Audience gets clued in early and often in city theatre's performance of "The Clockmaker": Preview

| Posted in | Posted on

Bill Wade/Post-Gazette

Tami Dixon, who portrays Frieda Mannheim, enjoys her time at the clock shop in "The Clockmaker" at City Theatre.

Time is of the essence in "The Clockmaker," playwright Stephen Massicote's fast-paced play in which wit and wordplay, situation and setting, imagery and memory build to conclusions about ... well, all in good time.

Massicote, whose "Mary's Wedding" was a highlight of City Theatre's season last year, kicks off 2010 for City with the U.S. premiere of "The Clockmaker," which won Canada's Betty Mitchell Award for best new play of 2009.

Dialogue and setting allow the audience to gather clues to the fates of the clockmaker, Heinrich Mann; his new friend, Frieda, who brings him a broken clock; and her husband, Adolphus. The play opens with the only other character, Monsieur Pierre, interrogating Heinrich in a way that lets the audience know that there's a mystery afoot.

"The challenge for me is making sure that the story, because it is so fragmented and a puzzle, is being told as clearly as possible, so that the mystery is kind of tantalizing and not annoying," director Tracy Brigden said as she prepared for her first full rehearsal last weekend.

In "Mary's Wedding," the challenge for City was helping the audience make the transitions as actors changed characters, time and place on a dime. In "The Clockmaker," time and place are clearly delineated on the page but become a matter of interpretation for the production team.

"As we begin to fill in the image, and you begin to realize where they are and how it's shifting back and forth, it sort of tumbles into place in the second half of the play," Brigden said.

The company's job is to portray the truth of the characters and "let the play shine through."

As we get to know Heinrich (played by Harry Bouvy), we find a man who has aspired to be the world's greatest clockmaker but has been settling for repair work. He is newly inspired by Frieda (Tami Dixon), the victim of an abusive relationship who finds a timeout from her troubles with the friendly clockmaker.

Together, they transition back and forth from their everyday lives to an otherworldly place, where memory is fleeting or erased. Heinrich, in particular, strives to regain his past, while Frieda, who has endured countless beatings and reconciliations in her married life, is more content to live in the moment.

As we move from the violence perpetrated by Adolphus (Joel Ripka) to the serenity of a sheltering tree in the rain, the audience has to decipher what is real or memory -- or something else? Brigden drops clues along the way; for example, a sweater left at the clock shop by Frieda is seen again only in that inviting place where memory has failed her.

"The play is kind of a fable. [The violence] has to be real and it has to be difficult to watch, just in the way a fairy tale, where little children get baked in an oven, you've got to have the really ugly stuff so the beautiful stuff pops in relief," Brigden said. "So you have the ugly side of the world, and the beautiful side of the world."

On the beautiful side are four clocks created by Heinrich -- or in this case, props master Louise Phetteplace and set designer Jeff Cowie, who have had to figure out how to integrate them into the action.

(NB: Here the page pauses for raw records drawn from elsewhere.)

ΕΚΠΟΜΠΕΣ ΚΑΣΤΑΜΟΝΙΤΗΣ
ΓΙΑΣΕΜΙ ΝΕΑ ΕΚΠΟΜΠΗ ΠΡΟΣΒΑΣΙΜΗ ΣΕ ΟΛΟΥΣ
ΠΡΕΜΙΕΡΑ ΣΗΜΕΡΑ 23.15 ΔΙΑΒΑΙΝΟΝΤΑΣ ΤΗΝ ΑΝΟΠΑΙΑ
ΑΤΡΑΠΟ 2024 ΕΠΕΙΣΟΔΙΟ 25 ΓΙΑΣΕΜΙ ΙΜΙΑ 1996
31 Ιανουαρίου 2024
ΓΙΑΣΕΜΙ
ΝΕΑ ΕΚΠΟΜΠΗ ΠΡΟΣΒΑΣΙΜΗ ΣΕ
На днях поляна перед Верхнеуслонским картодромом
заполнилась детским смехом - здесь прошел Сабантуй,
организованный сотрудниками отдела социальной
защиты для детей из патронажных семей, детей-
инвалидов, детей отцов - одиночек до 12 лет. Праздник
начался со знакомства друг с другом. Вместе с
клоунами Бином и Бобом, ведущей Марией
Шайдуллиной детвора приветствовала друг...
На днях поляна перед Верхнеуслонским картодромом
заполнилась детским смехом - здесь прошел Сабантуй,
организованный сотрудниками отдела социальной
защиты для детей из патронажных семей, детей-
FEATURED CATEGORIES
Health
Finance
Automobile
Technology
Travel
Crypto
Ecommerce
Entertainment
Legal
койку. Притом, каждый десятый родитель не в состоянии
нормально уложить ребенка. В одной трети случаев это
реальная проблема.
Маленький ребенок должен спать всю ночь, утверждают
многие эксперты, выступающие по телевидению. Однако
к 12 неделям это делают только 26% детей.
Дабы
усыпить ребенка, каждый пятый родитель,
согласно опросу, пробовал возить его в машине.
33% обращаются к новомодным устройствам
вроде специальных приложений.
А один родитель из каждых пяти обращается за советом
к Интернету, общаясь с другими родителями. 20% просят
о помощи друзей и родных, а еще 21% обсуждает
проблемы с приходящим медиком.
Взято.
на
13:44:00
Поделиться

"It's really fun to create the decoration of them," Brigden said. "The challenging part is that they have to go off at the right time onstage. That's what we're really working on, how can the actor trigger this onstage, how can the sound designer put something in so it sounds like the sound is happening at just the right time. All that theater magic that's really fun to do, but it's challenging at the same time."

Making all that work "is kind of what we all live for."

It would be unfair to say much more about "The Clockmaker," because part of the fun is enjoying the snappy dialogue and picking up on the clues along the way.

"The thing about a little bit of a complicated play like this, there are a lot of audience members who want to know the right answer, what they should think or feel," Brigden said. "In a good play, the answer to that is, what did you think?"

The themes and metaphors become pretty clear, she added, if you take some time to think about them.